== PASSAGE TO READ ==
Why would anyone still bother with FireWire at this point?? Yess I'll say that IEEE1394 a or b (e.g. 400 and 800 respectfully), trance the crappy Intel standard USB! Thing is ever since Apple decided to jump that sinking ship know as the PowerPC for Intel, they [Apple] have pretty much turned the knife on IEE1394, and I'm stll upset that Apple removed the ability to use IEEE1394 on all there latest gadgetry too (read iPods),...

posted by : Michae, 01 August 2008 Complain about this comment
Pants

Michae, you're blabbering a load of shit mate. PowerPC isn't sinking, IBM still sells boatloads of them to companies who do serious database mining. Not to mention that the PS3, the Wii, and the Xbox 360 are all running PowerPC based chips.

As for firewire, it isn't dead. Film editors and film makers still utilize it big time for transferring digital video around. You'll notice that while Apple doesn't include firewire on most of its lower end products, it does include it on the upper end "pro" stuff.

The iPod doesn't ship with firewire anymore because it wasn't a standard that made it big on PCs so Apple dropped the firewire chips to make the gadgets smaller and sell more to the PC crowd, not to mention the increase in profit it brought them to no longer have an expensive chip inside of the thing.


posted by : AntiMPAAman, 01 August 2008 Complain about this comment
why bother

i use and purchase products that are firewire only when possible, no USB for me. It affords me a bus powered hard drive with one cable, as well as other parts, much better for portable systems. Not to mention no memory or processor usage to boot makes such devices much quicker than USB. firewire still kicks in the devices that matter here. as for powerpc being a sinking ship, it had a slump but as far as processors go, some would say the power processor is much more advanced than any x86 chip, and it was actually a step backwards during the transition until intel got em64t right... in fact, x86 chips really aren't that great other than being so widely used...some would say.

posted by : joe, 01 August 2008 Complain about this comment
Re: Why bother

@Michae: People "still bother" with FireWire because it's a better protocol. It's got less overhead, and it's more efficient, so it can move more data.

More-simply put: FireWire-400 (400 Mbps) has a higher data throughput than USB 2.0 (480 Mbps).

posted by : John, 02 August 2008 Complain about this comment
A matter of plumbing

The way I always saw it, firewire is like a pipe. You turn it on and it flows, you turn it off and it stops. It's a beautiful interface, all management is taken care of by a chip (rather than having the data managed by choking your cpu cycles).

== WORK REQUEST A ==
Print the FireWire comment thread between "Michae, you're blabbering" and "of the thing.", inclusive.
== WORK REQUEST B ==
Which three game consoles does the FireWire comment thread say run PowerPC based chips?
== WORK REQUEST C ==
Pick up the FireWire comment thread after its final sentence and keep it going.

== INPUT DATA ==
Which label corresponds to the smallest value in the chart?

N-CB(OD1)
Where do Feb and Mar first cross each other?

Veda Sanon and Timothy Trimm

== WRITTEN ANSWER A ==
Michae, you're blabbering a load of shit mate. PowerPC isn't sinking, IBM still sells boatloads of them to companies who do serious database mining. Not to mention that the PS3, the Wii, and the Xbox 360 are all running PowerPC based chips.

As for firewire, it isn't dead. Film editors and film makers still utilize it big time for transferring digital video around. You'll notice that while Apple doesn't include firewire on most of its lower end products, it does include it on the upper end "pro" stuff.

The iPod doesn't ship with firewire anymore because it wasn't a standard that made it big on PCs so Apple dropped the firewire chips to make the gadgets smaller and sell more to the PC crowd, not to mention the increase in profit it brought them to no longer have an expensive chip inside of the thing.

== WRITTEN ANSWER B ==
The PS3, the Wii, and the Xbox 360.

== WRITTEN ANSWER C ==
posted by : Pop fan, 02 August 2008 Complain about this comment
heres hoping they succeed

usb is inferior. but firewire charged too much for licensing. maybe they learn their lesson this time, maybe not. if they didn't, we suffer sadly. esata solves somethings, but its hardly that great and very few use it.

posted by : fred, 03 August 2008 Complain about this comment
Comment

5 years too late. I heard the 3.2gb/s rate mentioned years ago, optical then I think. This is what Firewire B should have been, and that should have been years before.

USB3, we are promised improvements, hopefully they have made it at least as good as firewire was done. And what is this 2010 release date, I thought first preliminary hardware was coming this year?

posted by : Wayne, 03 August 2008 Complain about this comment
other uses of firewire

In a recent conversation, 6 months ago, with a person, who works closely with leading German car manufacturers, told me that they are looking at standardising firewire for all in-car commutations and entertainment. You might need that kind of bandwidth sending 2 different movies to the kids in the back seat as well as your GPS, rear-view cameras ( as well as every other type of camera they can think of) without stepping on vital systems in the car such as traction control which might be using the system. People also forget that firewire is asynchronous, which is the car manufacturers’ main reason for considering it.

posted by : Grim, 04 August 2008 Complain about this comment
Shutup! :-)

What?! Firewire is technically better than USB by design. It was similar with VHS and BETAMAX, and USB is clearly VHS in this case.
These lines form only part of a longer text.